Hospitals located in communities that are not considered hotspots for COVID-19 are nonetheless seeing patients concerned that they have contracted the virus.
“We put up a tent right away. What you will see almost immediately, if you haven’t already, is that most of the volume involves people who want to rule out COVID-19. We developed segments just like we do in our ED [emergency department]: low acuity, medium acuity, and high acuity,” stated Karen Murrell, MD, ED director at Adventist Health Lodi Memorial Hospital in Lodi, CA, a community about 90 miles east of San Francisco.

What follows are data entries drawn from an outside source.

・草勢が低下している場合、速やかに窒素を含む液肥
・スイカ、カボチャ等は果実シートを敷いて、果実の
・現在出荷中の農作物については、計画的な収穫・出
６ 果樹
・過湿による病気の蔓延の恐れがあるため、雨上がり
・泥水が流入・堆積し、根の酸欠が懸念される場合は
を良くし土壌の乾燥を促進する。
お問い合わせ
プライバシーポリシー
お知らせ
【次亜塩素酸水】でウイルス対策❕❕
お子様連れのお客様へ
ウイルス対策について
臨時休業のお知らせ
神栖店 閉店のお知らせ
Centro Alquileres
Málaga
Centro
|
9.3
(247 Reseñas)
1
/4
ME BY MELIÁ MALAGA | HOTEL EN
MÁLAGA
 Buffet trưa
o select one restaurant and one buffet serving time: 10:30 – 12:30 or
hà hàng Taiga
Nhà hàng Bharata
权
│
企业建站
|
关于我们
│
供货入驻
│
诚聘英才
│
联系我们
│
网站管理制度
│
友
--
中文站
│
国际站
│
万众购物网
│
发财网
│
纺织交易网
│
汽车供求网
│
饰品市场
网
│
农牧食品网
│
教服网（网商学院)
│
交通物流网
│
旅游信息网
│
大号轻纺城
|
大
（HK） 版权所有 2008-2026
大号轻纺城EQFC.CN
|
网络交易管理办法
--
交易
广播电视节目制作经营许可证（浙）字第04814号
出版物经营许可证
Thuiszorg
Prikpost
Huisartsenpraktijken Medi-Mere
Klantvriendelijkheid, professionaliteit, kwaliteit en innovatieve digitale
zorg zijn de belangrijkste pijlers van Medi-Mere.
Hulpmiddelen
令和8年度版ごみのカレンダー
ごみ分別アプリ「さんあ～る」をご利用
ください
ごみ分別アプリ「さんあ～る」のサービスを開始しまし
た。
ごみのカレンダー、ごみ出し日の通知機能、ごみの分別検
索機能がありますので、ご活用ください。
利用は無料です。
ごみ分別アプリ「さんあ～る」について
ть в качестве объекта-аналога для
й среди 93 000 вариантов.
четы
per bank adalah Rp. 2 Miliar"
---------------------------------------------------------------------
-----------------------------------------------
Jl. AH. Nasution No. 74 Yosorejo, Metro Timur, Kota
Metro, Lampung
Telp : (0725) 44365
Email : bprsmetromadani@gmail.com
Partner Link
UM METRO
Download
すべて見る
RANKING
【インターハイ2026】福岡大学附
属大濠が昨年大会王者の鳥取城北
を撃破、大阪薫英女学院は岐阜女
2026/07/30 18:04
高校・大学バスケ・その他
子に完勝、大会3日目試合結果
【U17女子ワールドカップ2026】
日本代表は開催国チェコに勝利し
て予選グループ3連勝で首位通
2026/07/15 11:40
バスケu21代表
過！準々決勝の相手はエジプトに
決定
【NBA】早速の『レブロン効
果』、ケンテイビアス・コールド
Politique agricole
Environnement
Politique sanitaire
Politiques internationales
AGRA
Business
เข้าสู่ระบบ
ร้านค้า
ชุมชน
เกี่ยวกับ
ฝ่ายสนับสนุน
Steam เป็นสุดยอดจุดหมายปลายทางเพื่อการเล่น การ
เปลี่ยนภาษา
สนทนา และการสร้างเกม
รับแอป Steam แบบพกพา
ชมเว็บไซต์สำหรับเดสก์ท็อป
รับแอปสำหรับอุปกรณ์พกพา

Murrell shared her experiences as part of an ED-focused briefing sponsored by the Patient-Centered Outcomes Research Institute (PCORI) on April 7.
“People are greeted right away in their car as they drive up. We do their vital signs in the car. If they are stable with no hypoxia, and they are doing well, they are just going to be treated in the car,” Murrell explained.
She noted roughly 70% of patients presenting to the ED fall into this low-acuity group. Clinicians equipped with the appropriate personal protective equipment (PPE) interact with patients, but they do not provide complete medical exams if the patients show no signs of respiratory distress and their oxygenation is normal. “We are going to do [COVID-19] tests if we have them available. We will give patients standard discharge instructions,” Murrell added.
The tent is reserved for medium-acuity patients who may need a bit more care. “We set up portable X-ray machines just like [some hospitals] are doing in New York. We can do labs there, but they are probably not that much use at this point,” Murrell said. “Almost all of these patients get discharged. Then, we have preserved our ED for the higher-acuity patients who need more testing and more treatment.”
California initiated social distancing measures early in the outbreak. Murrell credits this step with producing lower ED volumes than expected. Still, she noted clinicians are treating every patient who presents as a patient under investigation (PUI) for the virus.
Murrell also noted that effective lines of communication with higher-ups have been hugely beneficial in keeping the ED running smoothly. “I function at a smaller place under a larger system,” Murrell noted. “This is your time if you have a smaller ED ... to really get your relationships with administration ready right now.”
For instance, Murrell said health system leaders have taken some of the load off the ED regarding logistics and staffing. “They have helped us with backup plans because [many non-emergency] physicians are not as busy as they normally are in the outpatient clinics. We canceled outpatient surgeries right away, so those doctors have been engaged to be backups for us,” she shared. “We also have a daily call with all physicians so everyone can be updated about what is going on at our site. We have this transparency of information that is really helpful to [easing] these huge fears among our clinicians. Everyone is on the same page and knows exactly what we are going to do every day.”
Murrell’s advice is to carefully anticipate what the needs will be at peak volume regarding both inpatient and intensive care unit (ICU) beds. “Right away, we converted one of our floors to something that could be upgraded to an additional ICU to prevent boarding [in the ED],” she said.
Further, Murrell noted that if colleagues can set up in-house testing, that can help boost flow from the ED into the hospital. “Patients who we thought would be admitted for CHF [congestive heart failure] exacerbations, COPD [chronic obstructive pulmonary disease], or other respiratory problems have all turned out to have COVID-19,” Murrell said. “Just assume people have [the virus] at this point.”